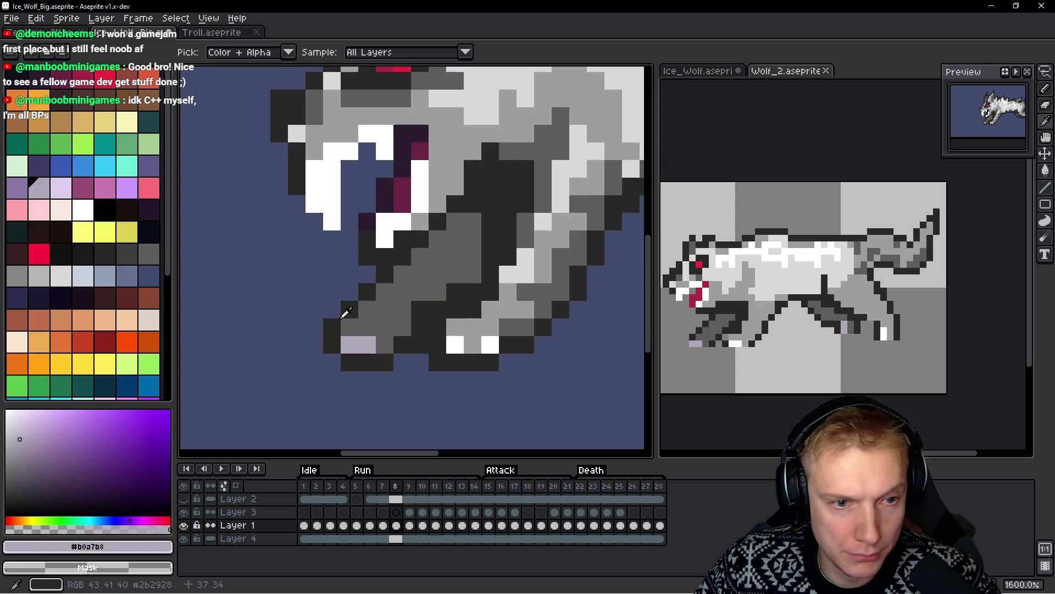
left_click(347, 310, "alt")
left_click_drag(375, 292, 383, 288)
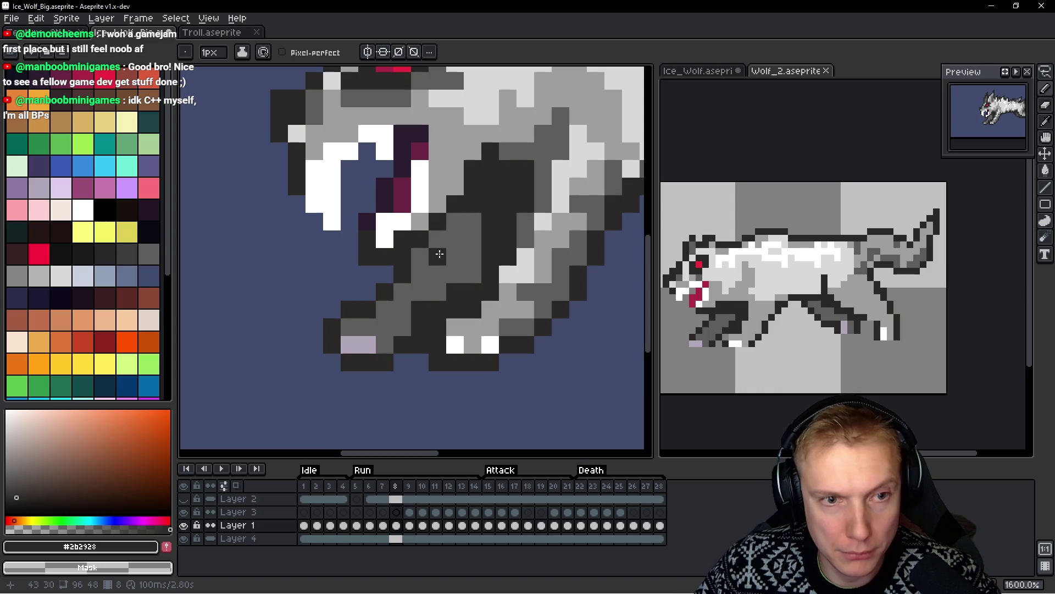
mouse_move(438, 239)
left_mouse_down()
mouse_move(451, 242)
mouse_move(454, 222)
left_mouse_up()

WHAT THE TASK ASKS » Each entry above is to be written out again unchanged, apart from the pictures, which are left out.

EXERCISE SOLUTION »
left_click(347, 310, "alt")
left_click_drag(375, 292, 383, 288)
mouse_move(438, 239)
left_mouse_down()
mouse_move(451, 242)
mouse_move(454, 222)
left_mouse_up()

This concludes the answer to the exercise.